> SELECTED EXTRACT
___
[aprssig] 60 Meters Mobile APRS Test On Road Trip This Weekend

Stephen H. Smith wa8lmf2 at aol.com
Fri Jun 8 12:58:05 EDT 2018


Starting this weekend, I will be on a road trip that includes testing HF APRS 
on 60-meters.   I will be departing at 0800 local (US EDT/1300 UTC) on Sunday 
10 June.

The first day drive will be from my QTH in central Michigan to Wilkes-Barre, 
Pennsylvania.   On Monday 11 June, I will be traveling from Wilkes-Barre to 
Philadelphia, PA; i.e. half day trip. On Wednesday 13 June, I will make the 
return trip from Philly to Michigan.
___
> TASKS TO COMPLETE
1 – Give every travel date named in the APRS road trip post's schedule.
2 – Summarize the APRS road trip post in two sentences.
3 – Resume the APRS road trip post after its final sentence.
The lines after this point have no connection to the APRS road trip post.

> DATA LISTING
___
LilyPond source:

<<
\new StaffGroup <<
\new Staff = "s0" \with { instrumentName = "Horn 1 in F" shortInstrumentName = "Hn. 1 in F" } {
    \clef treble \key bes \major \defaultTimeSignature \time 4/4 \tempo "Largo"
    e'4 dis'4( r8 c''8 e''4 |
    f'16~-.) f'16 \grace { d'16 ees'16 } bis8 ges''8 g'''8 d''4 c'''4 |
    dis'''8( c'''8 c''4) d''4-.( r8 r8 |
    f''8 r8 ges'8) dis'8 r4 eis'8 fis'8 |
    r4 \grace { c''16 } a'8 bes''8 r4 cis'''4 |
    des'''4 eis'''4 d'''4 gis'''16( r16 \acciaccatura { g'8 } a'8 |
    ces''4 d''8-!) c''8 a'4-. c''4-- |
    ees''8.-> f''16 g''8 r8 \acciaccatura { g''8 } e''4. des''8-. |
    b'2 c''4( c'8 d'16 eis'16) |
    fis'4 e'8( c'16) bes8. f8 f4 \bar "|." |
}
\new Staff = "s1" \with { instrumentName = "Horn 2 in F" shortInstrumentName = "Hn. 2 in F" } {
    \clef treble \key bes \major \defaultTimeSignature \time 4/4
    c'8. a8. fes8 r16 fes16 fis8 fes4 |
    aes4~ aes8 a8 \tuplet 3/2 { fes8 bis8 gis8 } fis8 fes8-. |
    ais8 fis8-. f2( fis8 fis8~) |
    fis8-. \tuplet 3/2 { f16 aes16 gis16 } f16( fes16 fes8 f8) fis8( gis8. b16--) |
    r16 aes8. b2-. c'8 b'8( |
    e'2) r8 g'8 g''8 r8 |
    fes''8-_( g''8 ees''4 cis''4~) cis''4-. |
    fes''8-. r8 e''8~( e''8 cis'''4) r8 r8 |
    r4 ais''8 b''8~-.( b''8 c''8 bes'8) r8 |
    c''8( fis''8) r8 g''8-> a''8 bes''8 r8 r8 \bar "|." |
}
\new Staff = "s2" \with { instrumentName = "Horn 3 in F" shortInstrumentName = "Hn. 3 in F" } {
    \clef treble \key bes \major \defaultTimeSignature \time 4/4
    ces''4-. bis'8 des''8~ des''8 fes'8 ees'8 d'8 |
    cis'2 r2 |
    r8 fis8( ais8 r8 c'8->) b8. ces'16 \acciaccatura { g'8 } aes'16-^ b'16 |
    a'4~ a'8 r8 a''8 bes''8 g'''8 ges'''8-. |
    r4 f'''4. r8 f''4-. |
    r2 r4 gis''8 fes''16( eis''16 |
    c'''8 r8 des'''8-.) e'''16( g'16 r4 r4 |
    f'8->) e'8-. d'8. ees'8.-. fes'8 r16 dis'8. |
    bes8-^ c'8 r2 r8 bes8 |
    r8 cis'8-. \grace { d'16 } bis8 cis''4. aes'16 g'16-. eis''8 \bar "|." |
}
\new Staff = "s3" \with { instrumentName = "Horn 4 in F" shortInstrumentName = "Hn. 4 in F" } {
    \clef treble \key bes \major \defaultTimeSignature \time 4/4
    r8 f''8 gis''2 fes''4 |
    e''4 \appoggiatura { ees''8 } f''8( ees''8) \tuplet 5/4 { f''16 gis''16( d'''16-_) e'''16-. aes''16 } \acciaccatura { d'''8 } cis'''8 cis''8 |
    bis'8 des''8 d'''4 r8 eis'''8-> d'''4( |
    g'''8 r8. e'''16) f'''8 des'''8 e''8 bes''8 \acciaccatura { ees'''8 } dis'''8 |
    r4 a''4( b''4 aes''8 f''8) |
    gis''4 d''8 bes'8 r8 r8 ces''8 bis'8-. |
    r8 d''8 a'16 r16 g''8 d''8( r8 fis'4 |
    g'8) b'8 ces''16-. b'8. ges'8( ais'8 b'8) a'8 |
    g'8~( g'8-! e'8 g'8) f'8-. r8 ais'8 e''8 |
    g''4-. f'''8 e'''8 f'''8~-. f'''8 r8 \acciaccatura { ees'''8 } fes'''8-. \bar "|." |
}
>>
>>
___
> RESPONSES IN ORDER
1 – Sunday 10 June, Monday 11 June, Wednesday 13 June

2 – Stephen H. Smith announces a road trip that includes testing HF APRS on 60 meters, leaving at 0800 local time (1300 UTC) on Sunday 10 June. He will drive from central Michigan to Wilkes-Barre, Pennsylvania, then to Philadelphia on Monday 11 June, and return from Philadelphia to Michigan on Wednesday 13 June.

3 –
I will be transmitting on 5403.50 KHz USB (US 60-meter "Channel 5") running a 
Yaesu FT-891 into a 60-meter Hamstick.    APRS beacons will alternate between:

  * Classic 300 baud AX.25 (WA8LMF-6) 1600/1800 Hz  Standard "KAM" Tones
  * APRS Messenger MFSK16 (WA8LMF-66)    2100 Hz Tone Center

Due to the shared-use mixed-mode (i.e. amateur vs government  voice vs data) 
nature of 60 meters, these will not be the usual beacons that key-up 
periodically and automatically without warning. Rather, I will be monitoring 
with speaker audio and manually triggering beacons on demand whenever the 
channel is quiet.   Direct off-air reception reports, or even two-way APRS 
messaging is invited.  (I am running a full mobile laptop installation with 
two-way comms capability.)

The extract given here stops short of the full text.